[Bro] Bro Azure HDInsight HIVE table scripts and Azure python uplod

Brandon Glaze bglaze at gmail.com
Fri Jul 8 14:35:14 PDT 2016


Good day everyone,

I wanted to share what I have done with regards to uploading my bro
clusters logs to Azure HDInsight Blob storage, then each day creating HIVE
tables from the logs. My bro cluster averages around 55-60Gbps, so sorting
through logs via zgrep, or even Elastic, is far from ideal. I found that
looking for a specific file ID took around 30 minutes to search all logs
for the day, but when using HDInsight it was under a minute.

Now I am sure there are some big data scientists on this forum, so forgive
my newbness on Hadoop (HDInsight is Hortonworks Hadoop), as well as a basic
python programmer, so that script is simple.

It is my hope that this work helps someone else, or at least gets them
started. I will see if I can sanitize my bro cluster build documents and
send that out in the hope that it also helps.

Here we go:

First I modify each bro log to be Hadoop name convention friendly (doesnt
like colons), then each hour I upload my log files with the below python
script:

=================
/etc/BRO-Azure-Upload.sh

#!/bin/bash



# Script to run each hour, which modifies the file names to be Azure Hadoop
friendly, then calls a Python script to upload

# each file to Azure blob storage



DIR=/DATA/bro-logs


DATE=`date +%Y-%m-%d "--date=last hour"`

TIME=`date +%H "--date=last hour"`



# Change to working directory

cd $DIR/$DATE



# Remove all ":" and replace with "_" in file names

ls -1 *.`date +%H "--date=last hour"`* | while read FILE ; do
newfile="$(echo ${FILE} | sed -e 's/\:/\_/g')" ; mv "${FILE}" "${newfile}"

Tasks and exercises
a. Write out the passage from the Bro log upload post word for word. Begin at "I wanted to" and stop after "it also helps.".
b. Write what comes next in the Bro log upload post, picking up after its final line.

Information shown
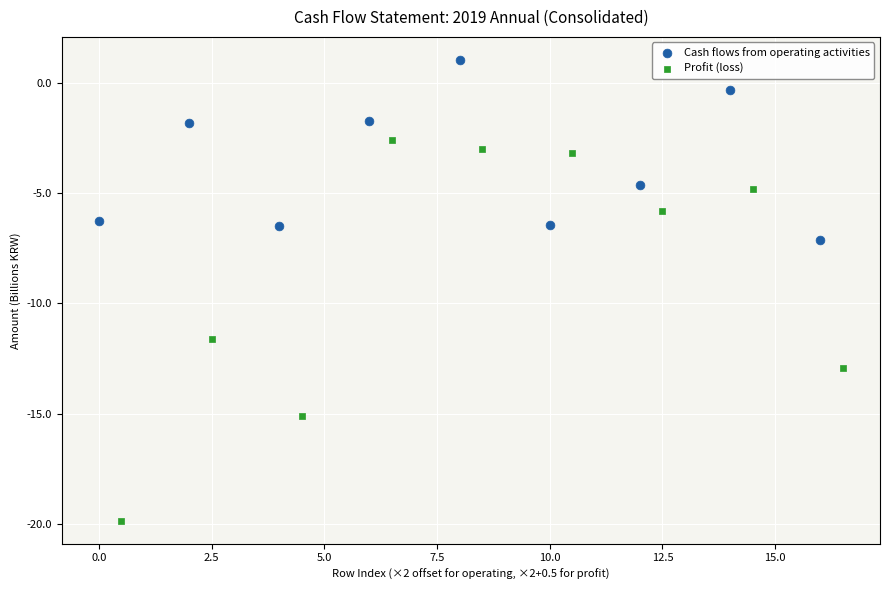

Which series reaches the maximum Y coordinate?

Cash flows from operating activities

Answers by item
a.
I wanted to share what I have done with regards to uploading my bro
clusters logs to Azure HDInsight Blob storage, then each day creating HIVE
tables from the logs. My bro cluster averages around 55-60Gbps, so sorting
through logs via zgrep, or even Elastic, is far from ideal. I found that
looking for a specific file ID took around 30 minutes to search all logs
for the day, but when using HDInsight it was under a minute.

Now I am sure there are some big data scientists on this forum, so forgive
my newbness on Hadoop (HDInsight is Hortonworks Hadoop), as well as a basic
python programmer, so that script is simple.

It is my hope that this work helps someone else, or at least gets them
started. I will see if I can sanitize my bro cluster build documents and
send that out in the hope that it also helps.

b.
; done



# Add the building name to each file by finding the _([[:digit:]]).log.gz
files, in case the first buildings logs have already been added

ls -1 *.`date +%H "--date=last hour"`_*_[0-9][0-9].log.gz | while read FILE
; do newfile="$(echo ${FILE} | sed -e 's/.log.gz/.B31.log.gz/')" ; mv
"${FILE}" "${newfile}" ; done



# Call python script to upload last hours logs:



for LOG in $(ls -1 *.`date +%H "--date=last hour"`_*.B01.log.gz ) ; do



/DATA/Azure-Blob-PROMPT.py $LOG $DATE ;



done

*Here is the Python script I use to upload the logs:*

=======================

Azure-Blob-PROMPT.py

=======================



REQUIRES THAT YOU INSTALL PYTHON 2.7 on CentOS/RHEL



#!/usr/local/python2.7/bin/python2.7

import sys

import azure.storage

from azure.storage.blob import BlockBlobService



FILE = sys.argv[1]

DIR = sys.argv[2]

storage_account_name = '<NAME>' # storage key in file in parent directory
called <storage_account_name>.storagekey

storage_account_key = '<KEY>'



block_blob_service = BlockBlobService(account_name=storage_account_name,
account_key=storage_account_key)



storage_container_name = '<CONTAINER>'

block_blob_service.create_container(storage_container_name)

#storage_dir = (storage_container_name,'/', DIR)

storage_dir = storage_container_name+"/"+DIR



from azure.storage.blob import ContentSettings

block_blob_service.create_blob_from_path(

    storage_dir,

    FILE,

    FILE,


content_settings=ContentSettings(content_type='application/octet-stream'),

    progress_callback=None,

    max_connections=5,

    max_retries=5,

    retry_wait=2

           )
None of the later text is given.